▸ Written request
Write out the records from the first line through the line with "scientific name: Ardea cinerea". Substitute "division" for every "phylum" and change nothing else.

(Stored entries)

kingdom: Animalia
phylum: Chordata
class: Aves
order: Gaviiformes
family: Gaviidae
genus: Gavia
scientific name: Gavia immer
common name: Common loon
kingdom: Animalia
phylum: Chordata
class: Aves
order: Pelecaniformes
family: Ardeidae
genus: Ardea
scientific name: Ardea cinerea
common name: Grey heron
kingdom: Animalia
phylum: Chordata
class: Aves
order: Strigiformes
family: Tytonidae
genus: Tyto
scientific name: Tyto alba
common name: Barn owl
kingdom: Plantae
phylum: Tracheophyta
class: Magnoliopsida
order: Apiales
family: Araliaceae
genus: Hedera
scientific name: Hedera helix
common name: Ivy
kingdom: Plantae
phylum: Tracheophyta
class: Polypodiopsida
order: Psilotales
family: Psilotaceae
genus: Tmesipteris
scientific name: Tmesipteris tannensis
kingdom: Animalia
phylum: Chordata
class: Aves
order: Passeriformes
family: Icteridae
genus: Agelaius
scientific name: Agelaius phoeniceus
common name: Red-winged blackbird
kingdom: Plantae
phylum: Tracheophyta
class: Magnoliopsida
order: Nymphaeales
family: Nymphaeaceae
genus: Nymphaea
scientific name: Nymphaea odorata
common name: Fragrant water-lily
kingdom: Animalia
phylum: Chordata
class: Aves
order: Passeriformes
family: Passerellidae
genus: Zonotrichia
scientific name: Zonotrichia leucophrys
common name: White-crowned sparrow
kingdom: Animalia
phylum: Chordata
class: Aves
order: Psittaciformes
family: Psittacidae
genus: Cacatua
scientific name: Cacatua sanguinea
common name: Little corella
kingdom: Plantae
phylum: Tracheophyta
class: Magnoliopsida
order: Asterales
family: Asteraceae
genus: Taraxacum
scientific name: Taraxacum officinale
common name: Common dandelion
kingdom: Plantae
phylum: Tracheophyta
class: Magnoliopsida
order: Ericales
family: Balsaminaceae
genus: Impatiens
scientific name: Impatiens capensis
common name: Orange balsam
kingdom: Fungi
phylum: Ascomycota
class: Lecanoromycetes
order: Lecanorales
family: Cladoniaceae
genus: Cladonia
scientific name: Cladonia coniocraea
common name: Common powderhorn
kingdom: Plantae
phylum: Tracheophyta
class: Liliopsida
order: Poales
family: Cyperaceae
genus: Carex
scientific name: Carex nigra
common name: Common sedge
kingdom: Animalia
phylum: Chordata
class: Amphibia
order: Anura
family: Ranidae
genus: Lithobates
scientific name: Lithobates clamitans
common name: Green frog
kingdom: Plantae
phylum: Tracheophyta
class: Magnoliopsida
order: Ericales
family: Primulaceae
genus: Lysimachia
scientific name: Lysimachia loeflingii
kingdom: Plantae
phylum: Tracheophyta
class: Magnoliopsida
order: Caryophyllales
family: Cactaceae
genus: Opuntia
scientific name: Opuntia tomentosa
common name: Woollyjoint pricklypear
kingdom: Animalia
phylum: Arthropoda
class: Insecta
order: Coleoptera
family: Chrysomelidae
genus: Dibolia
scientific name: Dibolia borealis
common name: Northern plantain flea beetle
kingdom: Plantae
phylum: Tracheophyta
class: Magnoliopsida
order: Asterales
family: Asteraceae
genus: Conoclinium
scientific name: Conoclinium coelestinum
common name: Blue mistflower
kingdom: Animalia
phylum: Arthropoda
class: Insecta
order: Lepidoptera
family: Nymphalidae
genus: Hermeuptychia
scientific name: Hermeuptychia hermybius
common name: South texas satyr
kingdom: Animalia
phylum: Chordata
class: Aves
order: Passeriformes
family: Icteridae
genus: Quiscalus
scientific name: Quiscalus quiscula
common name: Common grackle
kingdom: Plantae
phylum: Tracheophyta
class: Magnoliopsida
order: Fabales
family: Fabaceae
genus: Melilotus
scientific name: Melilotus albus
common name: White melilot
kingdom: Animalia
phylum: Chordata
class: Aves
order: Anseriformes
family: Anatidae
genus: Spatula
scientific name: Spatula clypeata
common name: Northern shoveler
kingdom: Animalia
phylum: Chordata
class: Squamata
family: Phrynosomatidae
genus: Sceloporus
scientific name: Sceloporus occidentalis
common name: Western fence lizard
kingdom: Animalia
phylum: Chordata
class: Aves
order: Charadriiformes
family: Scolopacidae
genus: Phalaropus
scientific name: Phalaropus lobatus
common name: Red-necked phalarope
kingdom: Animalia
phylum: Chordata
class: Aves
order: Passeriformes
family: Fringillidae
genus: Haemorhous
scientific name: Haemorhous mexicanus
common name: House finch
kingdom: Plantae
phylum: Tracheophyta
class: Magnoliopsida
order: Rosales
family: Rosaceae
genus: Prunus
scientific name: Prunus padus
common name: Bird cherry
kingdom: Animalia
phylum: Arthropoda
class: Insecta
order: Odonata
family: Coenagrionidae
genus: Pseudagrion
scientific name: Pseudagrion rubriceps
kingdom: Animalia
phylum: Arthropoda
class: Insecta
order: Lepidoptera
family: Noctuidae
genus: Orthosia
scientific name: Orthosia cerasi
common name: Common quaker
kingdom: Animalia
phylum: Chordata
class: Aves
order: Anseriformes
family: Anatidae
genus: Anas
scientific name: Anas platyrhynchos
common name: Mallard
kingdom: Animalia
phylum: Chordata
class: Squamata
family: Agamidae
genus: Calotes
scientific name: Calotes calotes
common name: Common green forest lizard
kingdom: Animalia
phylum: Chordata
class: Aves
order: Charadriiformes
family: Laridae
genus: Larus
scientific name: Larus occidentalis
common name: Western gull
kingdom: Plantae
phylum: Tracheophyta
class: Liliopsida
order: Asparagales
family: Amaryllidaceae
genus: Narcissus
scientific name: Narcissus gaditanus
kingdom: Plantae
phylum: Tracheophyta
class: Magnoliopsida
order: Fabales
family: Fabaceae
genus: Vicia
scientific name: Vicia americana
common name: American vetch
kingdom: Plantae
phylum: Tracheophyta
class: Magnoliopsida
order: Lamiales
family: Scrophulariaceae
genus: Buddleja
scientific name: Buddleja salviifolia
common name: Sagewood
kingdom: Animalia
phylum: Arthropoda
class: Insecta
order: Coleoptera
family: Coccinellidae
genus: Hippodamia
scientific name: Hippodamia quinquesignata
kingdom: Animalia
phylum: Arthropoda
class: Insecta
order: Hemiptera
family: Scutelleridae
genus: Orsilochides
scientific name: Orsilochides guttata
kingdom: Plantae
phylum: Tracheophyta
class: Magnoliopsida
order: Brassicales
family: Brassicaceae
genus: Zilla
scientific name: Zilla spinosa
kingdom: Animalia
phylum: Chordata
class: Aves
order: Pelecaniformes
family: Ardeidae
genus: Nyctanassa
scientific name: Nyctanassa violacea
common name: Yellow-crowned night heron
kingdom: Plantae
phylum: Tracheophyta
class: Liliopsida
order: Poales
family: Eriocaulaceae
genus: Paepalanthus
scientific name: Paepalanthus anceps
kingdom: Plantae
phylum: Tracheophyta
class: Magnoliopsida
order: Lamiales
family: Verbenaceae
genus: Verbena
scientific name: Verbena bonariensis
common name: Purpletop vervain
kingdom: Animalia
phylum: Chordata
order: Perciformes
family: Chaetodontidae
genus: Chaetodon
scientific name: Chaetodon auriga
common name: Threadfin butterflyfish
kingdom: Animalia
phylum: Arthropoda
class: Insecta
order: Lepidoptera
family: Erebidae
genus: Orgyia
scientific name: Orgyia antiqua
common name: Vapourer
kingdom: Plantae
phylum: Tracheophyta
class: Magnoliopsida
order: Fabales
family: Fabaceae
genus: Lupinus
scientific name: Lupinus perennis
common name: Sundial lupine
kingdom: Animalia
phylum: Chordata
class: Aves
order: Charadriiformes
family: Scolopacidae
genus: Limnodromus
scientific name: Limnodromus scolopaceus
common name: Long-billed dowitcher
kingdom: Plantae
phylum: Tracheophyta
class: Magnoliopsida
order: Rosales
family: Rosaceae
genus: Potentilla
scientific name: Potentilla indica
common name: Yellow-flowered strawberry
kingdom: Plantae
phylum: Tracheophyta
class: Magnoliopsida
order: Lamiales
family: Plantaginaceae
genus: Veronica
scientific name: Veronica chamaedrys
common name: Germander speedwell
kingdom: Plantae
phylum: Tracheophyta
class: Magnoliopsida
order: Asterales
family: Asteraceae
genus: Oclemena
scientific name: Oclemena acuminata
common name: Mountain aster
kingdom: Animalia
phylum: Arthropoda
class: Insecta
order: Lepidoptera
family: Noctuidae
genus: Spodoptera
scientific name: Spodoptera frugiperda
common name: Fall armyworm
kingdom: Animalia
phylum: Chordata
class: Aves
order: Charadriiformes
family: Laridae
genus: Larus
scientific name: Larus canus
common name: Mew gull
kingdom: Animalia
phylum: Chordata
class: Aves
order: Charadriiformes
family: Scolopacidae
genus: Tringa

▸ Complete output
kingdom: Animalia
division: Chordata
class: Aves
order: Gaviiformes
family: Gaviidae
genus: Gavia
scientific name: Gavia immer
common name: Common loon
kingdom: Animalia
division: Chordata
class: Aves
order: Pelecaniformes
family: Ardeidae
genus: Ardea
scientific name: Ardea cinerea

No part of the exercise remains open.